** EXERCISE AIM **
Lay out the lines from the one containing "#### A. System Architecture Novelty" through the one containing "4. GitOps multi-site consistency enforcement" as a Markdown table with columns Row and Line, leaving out blank lines. Include both end lines.

INFORMATION START

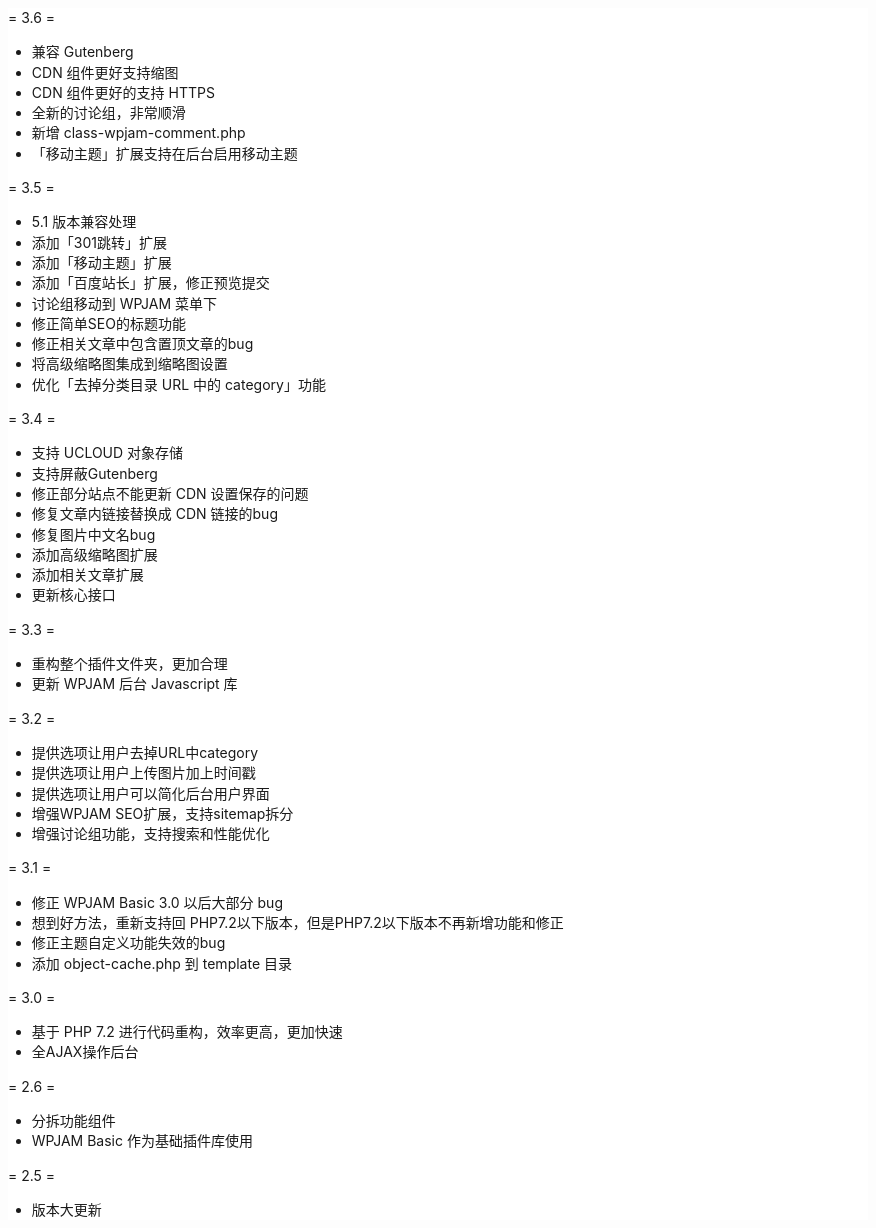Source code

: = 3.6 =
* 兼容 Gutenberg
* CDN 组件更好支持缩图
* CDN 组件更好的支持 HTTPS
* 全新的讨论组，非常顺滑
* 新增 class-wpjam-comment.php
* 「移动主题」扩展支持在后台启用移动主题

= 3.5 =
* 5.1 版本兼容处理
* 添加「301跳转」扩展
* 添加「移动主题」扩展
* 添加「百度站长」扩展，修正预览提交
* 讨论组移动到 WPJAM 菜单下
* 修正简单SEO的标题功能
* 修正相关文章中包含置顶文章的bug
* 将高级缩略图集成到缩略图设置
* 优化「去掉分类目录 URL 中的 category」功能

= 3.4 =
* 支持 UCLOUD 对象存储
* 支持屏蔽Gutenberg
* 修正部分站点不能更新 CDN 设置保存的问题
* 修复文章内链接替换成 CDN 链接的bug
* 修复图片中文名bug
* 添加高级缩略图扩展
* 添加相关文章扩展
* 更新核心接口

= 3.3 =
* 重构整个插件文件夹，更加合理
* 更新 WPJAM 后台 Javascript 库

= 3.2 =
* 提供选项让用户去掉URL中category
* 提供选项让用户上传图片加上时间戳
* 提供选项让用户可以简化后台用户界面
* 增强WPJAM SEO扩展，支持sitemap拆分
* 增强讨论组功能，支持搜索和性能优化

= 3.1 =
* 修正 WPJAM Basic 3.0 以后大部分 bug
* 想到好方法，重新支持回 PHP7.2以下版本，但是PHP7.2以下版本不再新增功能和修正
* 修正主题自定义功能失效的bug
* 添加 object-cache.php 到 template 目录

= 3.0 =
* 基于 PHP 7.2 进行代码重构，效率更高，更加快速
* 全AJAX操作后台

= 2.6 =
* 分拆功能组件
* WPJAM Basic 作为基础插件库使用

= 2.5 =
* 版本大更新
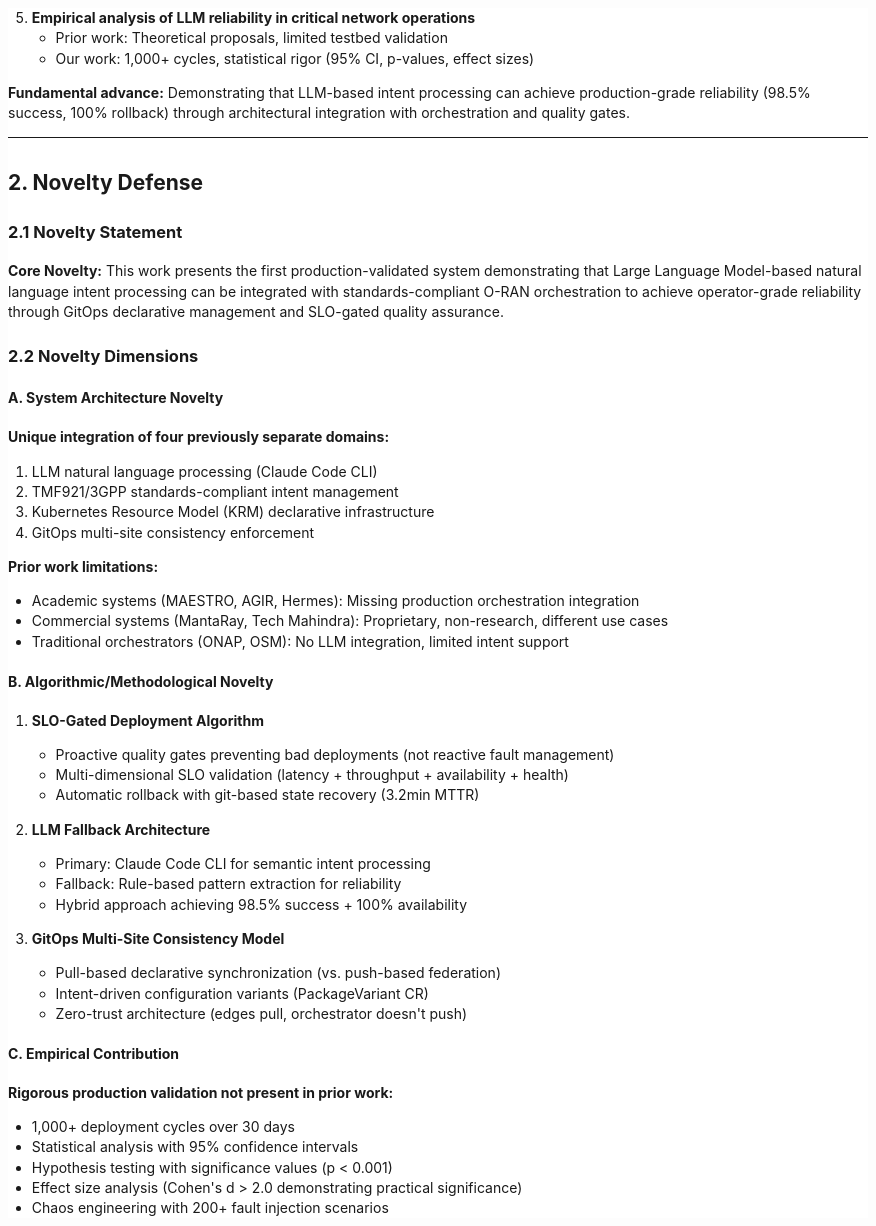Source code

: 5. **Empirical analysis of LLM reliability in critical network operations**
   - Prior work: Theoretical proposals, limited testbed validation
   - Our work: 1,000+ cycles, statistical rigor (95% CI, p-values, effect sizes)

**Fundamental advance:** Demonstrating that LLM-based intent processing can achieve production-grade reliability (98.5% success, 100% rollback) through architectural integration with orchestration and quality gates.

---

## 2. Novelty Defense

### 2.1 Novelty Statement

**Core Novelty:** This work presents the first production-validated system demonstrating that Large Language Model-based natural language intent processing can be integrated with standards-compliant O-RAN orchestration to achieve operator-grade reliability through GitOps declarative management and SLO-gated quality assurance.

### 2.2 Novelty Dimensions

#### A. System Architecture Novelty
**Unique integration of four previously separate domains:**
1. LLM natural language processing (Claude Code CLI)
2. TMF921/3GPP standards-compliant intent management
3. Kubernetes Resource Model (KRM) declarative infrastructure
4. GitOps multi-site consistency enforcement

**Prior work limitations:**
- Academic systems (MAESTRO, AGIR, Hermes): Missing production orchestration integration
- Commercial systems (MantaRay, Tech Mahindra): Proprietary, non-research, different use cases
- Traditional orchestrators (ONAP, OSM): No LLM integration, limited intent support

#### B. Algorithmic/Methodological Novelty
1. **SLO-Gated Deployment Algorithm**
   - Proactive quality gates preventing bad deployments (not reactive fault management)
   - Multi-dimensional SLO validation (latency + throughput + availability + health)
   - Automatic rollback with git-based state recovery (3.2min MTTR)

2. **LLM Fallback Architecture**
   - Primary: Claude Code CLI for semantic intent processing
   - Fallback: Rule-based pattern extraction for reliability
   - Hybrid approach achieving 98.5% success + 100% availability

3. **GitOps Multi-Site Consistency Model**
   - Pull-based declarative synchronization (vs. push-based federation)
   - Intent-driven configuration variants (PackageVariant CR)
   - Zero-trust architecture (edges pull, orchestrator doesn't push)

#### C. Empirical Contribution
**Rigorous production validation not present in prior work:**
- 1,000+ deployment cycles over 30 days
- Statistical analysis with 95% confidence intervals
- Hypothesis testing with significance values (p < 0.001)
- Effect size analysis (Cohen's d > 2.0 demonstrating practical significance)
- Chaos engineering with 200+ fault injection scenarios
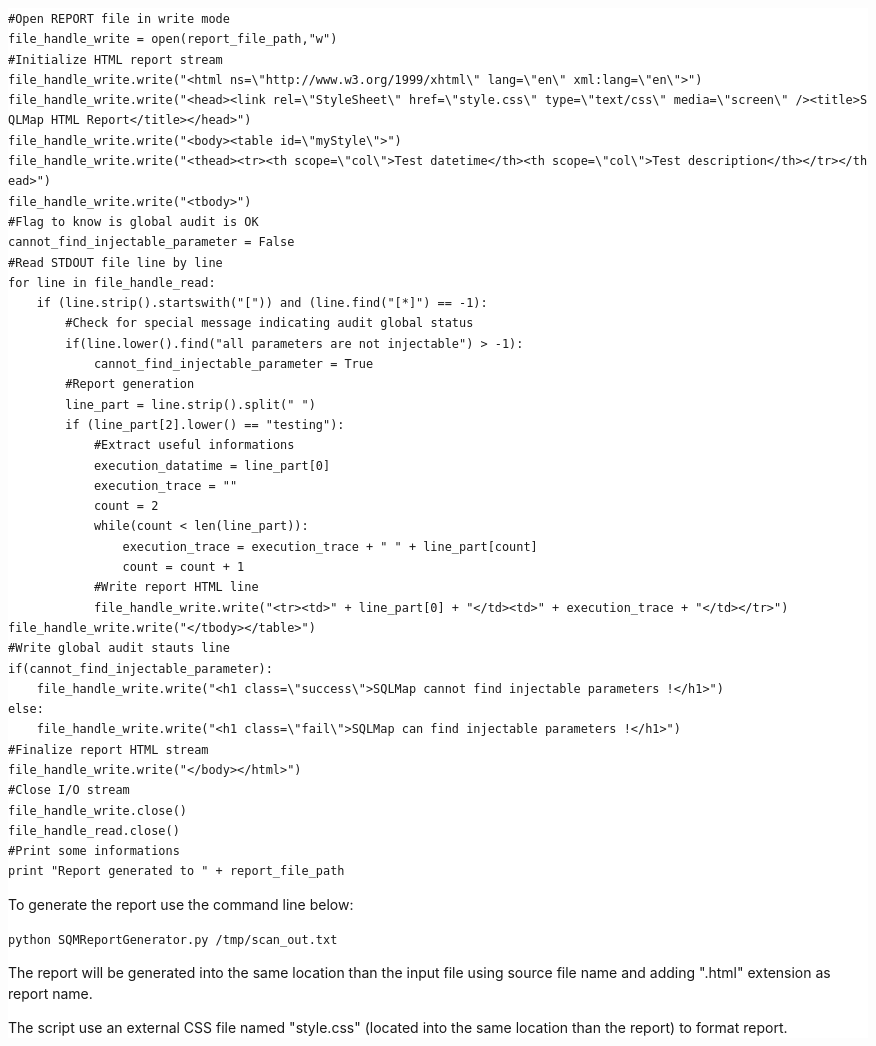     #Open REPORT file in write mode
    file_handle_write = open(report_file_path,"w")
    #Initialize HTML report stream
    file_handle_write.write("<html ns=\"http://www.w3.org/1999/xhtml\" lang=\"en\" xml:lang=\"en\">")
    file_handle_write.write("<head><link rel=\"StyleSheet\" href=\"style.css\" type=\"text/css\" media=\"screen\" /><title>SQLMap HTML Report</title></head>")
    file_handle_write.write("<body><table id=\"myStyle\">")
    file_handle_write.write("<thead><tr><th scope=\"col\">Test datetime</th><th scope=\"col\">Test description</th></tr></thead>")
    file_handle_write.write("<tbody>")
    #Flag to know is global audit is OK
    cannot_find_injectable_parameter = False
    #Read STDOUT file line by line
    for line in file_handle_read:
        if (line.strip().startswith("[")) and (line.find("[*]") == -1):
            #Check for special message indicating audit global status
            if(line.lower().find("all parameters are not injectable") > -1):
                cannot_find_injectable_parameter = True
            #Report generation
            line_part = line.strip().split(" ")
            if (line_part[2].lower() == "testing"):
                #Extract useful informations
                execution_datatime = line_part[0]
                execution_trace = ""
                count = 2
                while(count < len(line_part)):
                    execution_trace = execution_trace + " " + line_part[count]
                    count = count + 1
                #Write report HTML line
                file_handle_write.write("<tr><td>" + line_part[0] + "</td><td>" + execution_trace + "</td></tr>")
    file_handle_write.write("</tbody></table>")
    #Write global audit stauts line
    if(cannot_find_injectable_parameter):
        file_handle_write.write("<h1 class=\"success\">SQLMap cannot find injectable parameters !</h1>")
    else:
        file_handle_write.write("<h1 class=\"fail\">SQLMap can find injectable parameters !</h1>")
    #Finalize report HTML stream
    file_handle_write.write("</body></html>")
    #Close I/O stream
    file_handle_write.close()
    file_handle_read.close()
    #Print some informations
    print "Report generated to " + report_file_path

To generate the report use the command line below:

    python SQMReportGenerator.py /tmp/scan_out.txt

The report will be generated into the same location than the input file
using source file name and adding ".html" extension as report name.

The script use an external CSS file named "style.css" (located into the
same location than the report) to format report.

INFORMATION END
INFORMATION START

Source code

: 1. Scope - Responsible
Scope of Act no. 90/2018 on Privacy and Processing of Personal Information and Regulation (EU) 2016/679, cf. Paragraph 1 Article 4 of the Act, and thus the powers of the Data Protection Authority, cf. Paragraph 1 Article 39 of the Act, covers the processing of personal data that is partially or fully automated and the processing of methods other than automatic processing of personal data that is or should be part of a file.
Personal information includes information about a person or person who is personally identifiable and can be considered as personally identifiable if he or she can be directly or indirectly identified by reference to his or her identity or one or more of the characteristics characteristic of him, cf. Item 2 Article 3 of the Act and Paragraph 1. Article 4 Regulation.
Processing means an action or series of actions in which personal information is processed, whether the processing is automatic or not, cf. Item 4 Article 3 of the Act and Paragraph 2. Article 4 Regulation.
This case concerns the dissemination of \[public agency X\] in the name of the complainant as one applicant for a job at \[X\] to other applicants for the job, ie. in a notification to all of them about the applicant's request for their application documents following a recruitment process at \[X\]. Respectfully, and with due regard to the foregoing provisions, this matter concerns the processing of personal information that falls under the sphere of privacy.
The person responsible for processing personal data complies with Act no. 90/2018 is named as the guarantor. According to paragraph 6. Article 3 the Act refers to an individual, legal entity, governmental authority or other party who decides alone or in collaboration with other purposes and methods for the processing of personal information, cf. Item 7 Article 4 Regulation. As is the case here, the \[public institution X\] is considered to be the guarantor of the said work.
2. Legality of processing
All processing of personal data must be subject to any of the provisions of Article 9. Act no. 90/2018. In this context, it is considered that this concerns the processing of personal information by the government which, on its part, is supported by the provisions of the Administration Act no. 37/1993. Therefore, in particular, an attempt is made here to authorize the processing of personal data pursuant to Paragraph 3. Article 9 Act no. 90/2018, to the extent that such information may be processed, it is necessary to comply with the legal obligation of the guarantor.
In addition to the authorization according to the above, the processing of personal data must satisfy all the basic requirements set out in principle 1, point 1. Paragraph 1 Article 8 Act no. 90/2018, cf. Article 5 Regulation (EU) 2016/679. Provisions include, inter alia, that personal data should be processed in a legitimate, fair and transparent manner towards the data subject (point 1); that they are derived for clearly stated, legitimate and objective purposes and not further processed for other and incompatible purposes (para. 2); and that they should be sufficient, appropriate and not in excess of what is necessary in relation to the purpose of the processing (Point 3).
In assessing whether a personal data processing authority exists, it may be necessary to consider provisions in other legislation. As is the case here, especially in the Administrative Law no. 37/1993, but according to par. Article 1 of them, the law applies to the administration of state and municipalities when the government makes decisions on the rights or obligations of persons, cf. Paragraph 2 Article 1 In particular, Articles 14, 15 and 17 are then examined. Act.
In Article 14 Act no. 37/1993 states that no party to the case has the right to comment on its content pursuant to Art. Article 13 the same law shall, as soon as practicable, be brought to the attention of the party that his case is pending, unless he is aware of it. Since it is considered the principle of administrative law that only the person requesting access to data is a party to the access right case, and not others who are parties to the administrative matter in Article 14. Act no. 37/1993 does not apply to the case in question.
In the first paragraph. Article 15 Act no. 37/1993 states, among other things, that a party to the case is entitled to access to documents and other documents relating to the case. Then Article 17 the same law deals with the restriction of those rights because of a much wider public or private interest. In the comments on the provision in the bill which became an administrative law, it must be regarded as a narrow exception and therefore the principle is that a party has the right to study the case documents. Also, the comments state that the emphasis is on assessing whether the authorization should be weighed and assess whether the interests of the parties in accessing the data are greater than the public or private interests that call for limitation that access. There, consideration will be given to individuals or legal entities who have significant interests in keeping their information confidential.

INFORMATION END
INFORMATION START

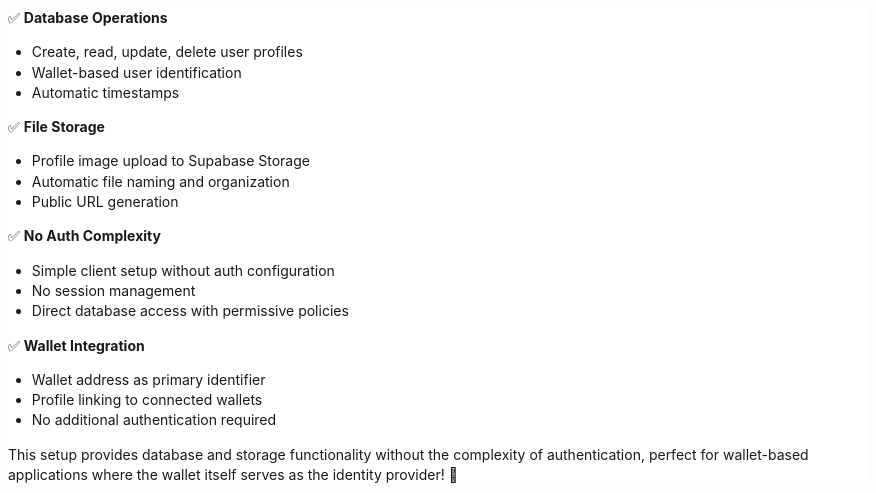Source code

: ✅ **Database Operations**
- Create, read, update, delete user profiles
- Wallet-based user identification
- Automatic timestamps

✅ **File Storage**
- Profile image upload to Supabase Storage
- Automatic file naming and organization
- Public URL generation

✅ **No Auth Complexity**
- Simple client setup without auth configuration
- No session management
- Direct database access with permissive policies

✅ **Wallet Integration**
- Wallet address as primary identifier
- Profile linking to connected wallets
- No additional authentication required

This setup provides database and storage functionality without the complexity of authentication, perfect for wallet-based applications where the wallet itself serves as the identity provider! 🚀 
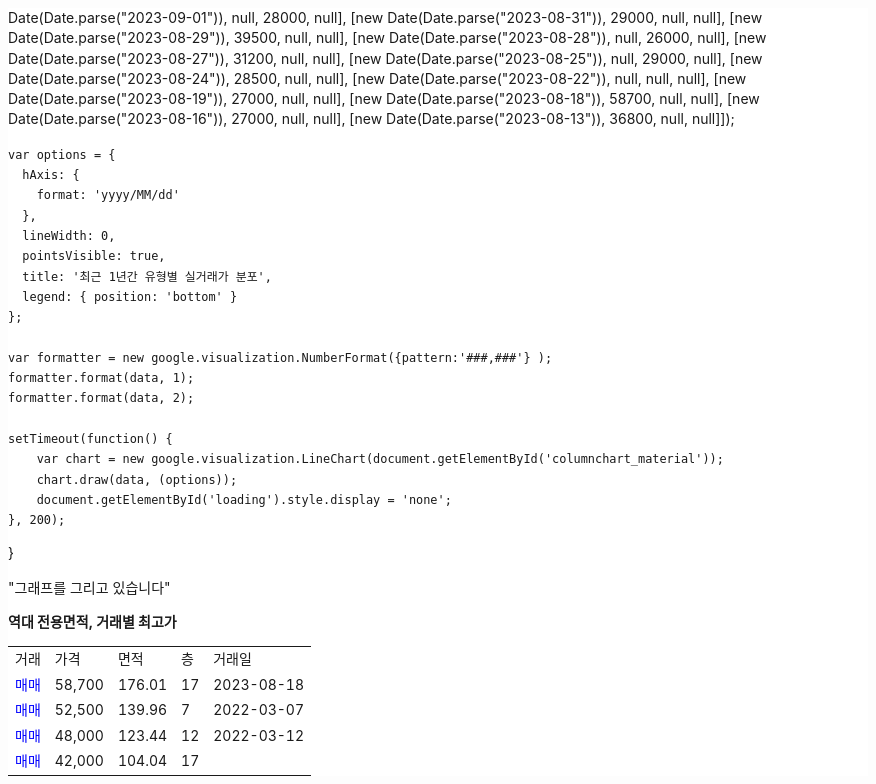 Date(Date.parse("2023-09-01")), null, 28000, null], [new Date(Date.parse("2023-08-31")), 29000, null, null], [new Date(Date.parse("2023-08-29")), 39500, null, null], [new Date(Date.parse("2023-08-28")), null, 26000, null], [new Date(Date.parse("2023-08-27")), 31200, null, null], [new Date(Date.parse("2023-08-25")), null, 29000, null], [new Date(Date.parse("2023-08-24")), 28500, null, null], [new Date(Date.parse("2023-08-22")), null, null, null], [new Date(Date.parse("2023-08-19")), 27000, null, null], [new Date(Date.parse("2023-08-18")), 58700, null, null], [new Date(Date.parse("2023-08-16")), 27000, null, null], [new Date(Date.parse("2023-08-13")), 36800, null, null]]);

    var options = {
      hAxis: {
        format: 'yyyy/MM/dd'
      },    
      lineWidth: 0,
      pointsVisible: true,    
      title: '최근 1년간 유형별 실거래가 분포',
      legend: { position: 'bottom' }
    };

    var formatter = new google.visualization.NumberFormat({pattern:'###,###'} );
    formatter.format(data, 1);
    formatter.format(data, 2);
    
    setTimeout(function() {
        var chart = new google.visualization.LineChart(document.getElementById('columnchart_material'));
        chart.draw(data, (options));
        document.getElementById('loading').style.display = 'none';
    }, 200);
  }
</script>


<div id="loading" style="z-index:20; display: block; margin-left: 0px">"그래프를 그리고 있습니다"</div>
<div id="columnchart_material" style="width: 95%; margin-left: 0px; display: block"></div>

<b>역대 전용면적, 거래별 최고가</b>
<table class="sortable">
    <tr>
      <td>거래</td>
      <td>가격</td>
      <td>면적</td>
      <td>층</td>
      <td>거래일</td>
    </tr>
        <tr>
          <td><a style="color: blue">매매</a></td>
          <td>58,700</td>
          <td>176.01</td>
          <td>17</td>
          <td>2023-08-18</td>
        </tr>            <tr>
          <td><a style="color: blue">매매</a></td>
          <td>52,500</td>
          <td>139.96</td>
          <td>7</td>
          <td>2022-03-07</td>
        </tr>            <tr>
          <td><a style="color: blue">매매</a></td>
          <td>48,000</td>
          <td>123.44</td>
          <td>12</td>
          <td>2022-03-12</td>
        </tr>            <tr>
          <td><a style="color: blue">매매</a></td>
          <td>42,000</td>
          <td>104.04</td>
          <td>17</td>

INFORMATION END

** SOLUTION TO THIS PROBLEM **
| Row | Line |
|---|---|
| 1 | #### A. System Architecture Novelty |
| 2 | **Unique integration of four previously separate domains:** |
| 3 | 1. LLM natural language processing (Claude Code CLI) |
| 4 | 2. TMF921/3GPP standards-compliant intent management |
| 5 | 3. Kubernetes Resource Model (KRM) declarative infrastructure |
| 6 | 4. GitOps multi-site consistency enforcement |